STORED DATA below:

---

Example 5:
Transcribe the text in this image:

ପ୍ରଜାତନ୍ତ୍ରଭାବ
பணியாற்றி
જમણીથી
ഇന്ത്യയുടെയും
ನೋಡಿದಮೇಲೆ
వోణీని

End of STORED DATA.
STORED DATA below:

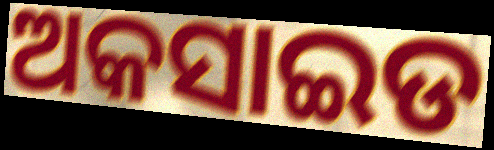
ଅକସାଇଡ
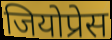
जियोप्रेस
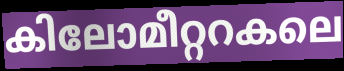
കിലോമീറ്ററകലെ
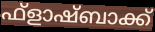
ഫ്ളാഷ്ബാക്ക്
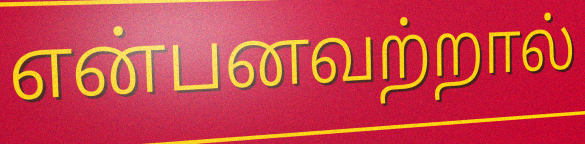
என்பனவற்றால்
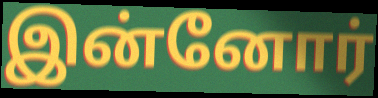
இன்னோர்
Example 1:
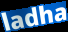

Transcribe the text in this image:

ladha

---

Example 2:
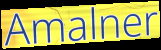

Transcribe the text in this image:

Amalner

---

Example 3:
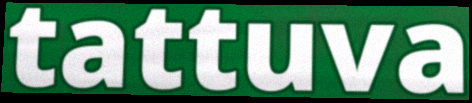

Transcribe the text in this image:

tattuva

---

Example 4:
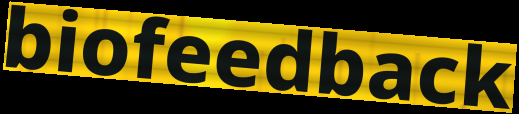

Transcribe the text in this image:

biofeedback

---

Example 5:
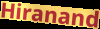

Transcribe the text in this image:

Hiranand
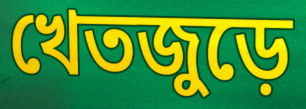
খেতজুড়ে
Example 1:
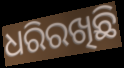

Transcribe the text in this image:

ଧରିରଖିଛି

End of STORED DATA.

In the data, find how many lines hold the string "Example", and answer with the number only.

7